Task to complete:
Using the records below, locate all lines containing "scriptCount" and return them.

........

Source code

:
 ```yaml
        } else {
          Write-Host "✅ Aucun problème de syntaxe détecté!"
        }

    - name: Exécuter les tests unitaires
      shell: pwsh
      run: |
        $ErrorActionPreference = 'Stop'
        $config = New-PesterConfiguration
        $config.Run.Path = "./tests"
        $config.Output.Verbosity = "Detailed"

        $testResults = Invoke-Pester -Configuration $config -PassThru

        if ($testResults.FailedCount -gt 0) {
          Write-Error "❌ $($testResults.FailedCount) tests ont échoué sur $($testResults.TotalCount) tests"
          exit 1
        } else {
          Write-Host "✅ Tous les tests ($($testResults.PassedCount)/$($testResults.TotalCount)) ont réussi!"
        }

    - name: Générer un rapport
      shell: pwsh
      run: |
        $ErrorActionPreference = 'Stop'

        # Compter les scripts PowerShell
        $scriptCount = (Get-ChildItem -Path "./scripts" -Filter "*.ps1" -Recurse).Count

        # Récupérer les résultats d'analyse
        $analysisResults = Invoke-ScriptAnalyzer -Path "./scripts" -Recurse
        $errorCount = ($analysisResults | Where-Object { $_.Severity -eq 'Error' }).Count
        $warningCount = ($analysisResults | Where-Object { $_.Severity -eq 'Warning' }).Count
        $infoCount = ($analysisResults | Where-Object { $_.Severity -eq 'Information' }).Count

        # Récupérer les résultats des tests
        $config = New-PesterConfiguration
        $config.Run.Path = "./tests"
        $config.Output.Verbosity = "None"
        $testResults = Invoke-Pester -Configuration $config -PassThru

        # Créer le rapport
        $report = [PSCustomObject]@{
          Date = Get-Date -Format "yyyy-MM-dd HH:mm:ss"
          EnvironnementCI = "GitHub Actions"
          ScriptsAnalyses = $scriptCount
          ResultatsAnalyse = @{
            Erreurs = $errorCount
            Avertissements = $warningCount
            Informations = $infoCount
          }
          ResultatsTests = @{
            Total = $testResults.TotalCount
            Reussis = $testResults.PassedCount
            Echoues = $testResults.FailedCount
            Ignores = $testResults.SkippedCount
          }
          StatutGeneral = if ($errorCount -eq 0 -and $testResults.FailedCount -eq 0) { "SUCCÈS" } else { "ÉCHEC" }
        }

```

........

Final answer:
        $scriptCount = (Get-ChildItem -Path "./scripts" -Filter "*.ps1" -Recurse).Count
          ScriptsAnalyses = $scriptCount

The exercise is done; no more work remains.